Aim of the task
Please extract each line from the items that contains the string "Logged".

[Dataset entries]
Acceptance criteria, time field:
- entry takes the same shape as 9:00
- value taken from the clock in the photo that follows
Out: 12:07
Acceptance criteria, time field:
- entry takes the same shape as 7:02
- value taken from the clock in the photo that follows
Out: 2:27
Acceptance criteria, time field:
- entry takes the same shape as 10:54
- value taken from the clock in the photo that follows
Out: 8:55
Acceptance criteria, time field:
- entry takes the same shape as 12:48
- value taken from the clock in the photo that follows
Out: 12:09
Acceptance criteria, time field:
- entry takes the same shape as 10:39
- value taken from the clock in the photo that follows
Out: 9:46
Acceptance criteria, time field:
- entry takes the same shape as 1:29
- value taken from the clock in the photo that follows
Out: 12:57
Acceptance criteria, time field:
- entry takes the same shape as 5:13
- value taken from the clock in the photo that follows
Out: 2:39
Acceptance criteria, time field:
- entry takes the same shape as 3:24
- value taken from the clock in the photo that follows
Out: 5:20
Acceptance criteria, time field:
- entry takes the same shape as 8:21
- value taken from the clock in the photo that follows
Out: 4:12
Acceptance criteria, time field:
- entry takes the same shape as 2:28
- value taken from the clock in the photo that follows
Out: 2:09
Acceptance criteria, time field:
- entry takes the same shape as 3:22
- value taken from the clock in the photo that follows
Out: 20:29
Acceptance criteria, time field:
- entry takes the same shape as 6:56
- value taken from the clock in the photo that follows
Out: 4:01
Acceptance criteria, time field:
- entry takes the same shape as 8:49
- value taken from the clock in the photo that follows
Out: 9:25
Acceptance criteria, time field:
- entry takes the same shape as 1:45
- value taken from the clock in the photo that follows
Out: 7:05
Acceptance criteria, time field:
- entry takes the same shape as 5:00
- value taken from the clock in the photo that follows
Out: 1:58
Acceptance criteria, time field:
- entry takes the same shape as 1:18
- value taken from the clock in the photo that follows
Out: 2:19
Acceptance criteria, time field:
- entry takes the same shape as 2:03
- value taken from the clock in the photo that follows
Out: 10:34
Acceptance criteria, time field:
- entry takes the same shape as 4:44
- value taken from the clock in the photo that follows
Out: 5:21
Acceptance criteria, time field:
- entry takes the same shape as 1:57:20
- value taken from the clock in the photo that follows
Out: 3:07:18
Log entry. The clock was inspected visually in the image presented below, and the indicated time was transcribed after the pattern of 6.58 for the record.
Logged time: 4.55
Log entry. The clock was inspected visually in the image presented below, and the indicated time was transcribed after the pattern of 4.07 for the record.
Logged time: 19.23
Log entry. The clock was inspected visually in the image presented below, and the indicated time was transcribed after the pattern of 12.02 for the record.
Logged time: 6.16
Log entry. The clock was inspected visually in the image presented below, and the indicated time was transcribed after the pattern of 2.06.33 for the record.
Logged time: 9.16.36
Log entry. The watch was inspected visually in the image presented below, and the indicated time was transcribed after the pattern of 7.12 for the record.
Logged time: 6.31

Response
Logged time: 4.55
Logged time: 19.23
Logged time: 6.16
Logged time: 9.16.36
Logged time: 6.31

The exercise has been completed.